This is the artiest photo I have ever taken:
Isn’t that hilarious?
It’s two produce bags and a pair of Mr. Dingo Jones’s socks hanging off my little underpants-drying doodad in my front courtyard.
And yet ask me to take a picture of a human being! Yeesh! Blur city.
I love that drying doodad. My freshman year in college, one of the Japanese exchange students who lived on my floor had one, so the minute I got home for Christmas break I marched over to the Container Store to get me one. IF I bought it before my birthday, that means I bought it when I was 17, which means that I have had that thing for 25 years.
For a quarter of a century I have hauled it around the country and hung undies from it that have ranged from butt-floss to granny.
(The granny pants made a brief appearance after I had abdominal surgery. I needed them so I didn’t feel like my guts would fall out.)
87uuuuuuuuuuuuuuuuuuuuuuuuuuuuuuuuuuuuuuuuu: that’s from Jinx.

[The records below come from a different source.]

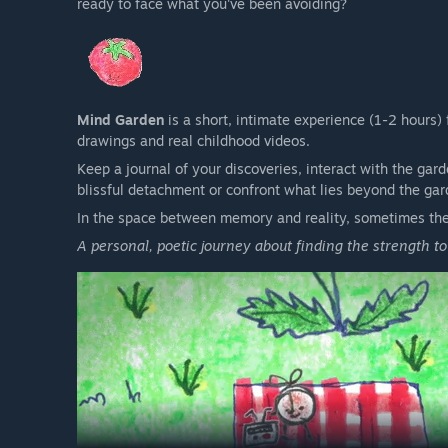
ready to face what you've been avoiding?
Mind Garden
is a short, intimate experience (1-2 hours)
drawings and real childhood videos.
Keep a journal of your discoveries, interact with the gar
blissful detachment or confront what lies beyond the gar
In the space between memory and reality, sometimes the
A personal, poetic journey about finding the strength t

I had a little moment when I realized that my daily silverware, which I clearly remember buying, is 32 years old. Then, I took household inventory and realized that I was living in a retro art installation.
Right? Are there people who buy new silverware regularly? Or new dishes? I can’t imagine being that way.
Perhaps people who throw dishes buy new ones regularly. Or people who are more than unusually clumsy, or have teenage boys in their households. Although I think we might be eating off melamine when we get to that age.
Ours has not broken any dishes yet – only cars and our George Foreman grill.
Northridge earthquake broke every plate in the house. And cups. And saucers. So I had to go out and buy new ones.
Wait, that was eighteen years ago. Still living in a retro exhibit.
We’re a bunch of fusty old cranks up in here.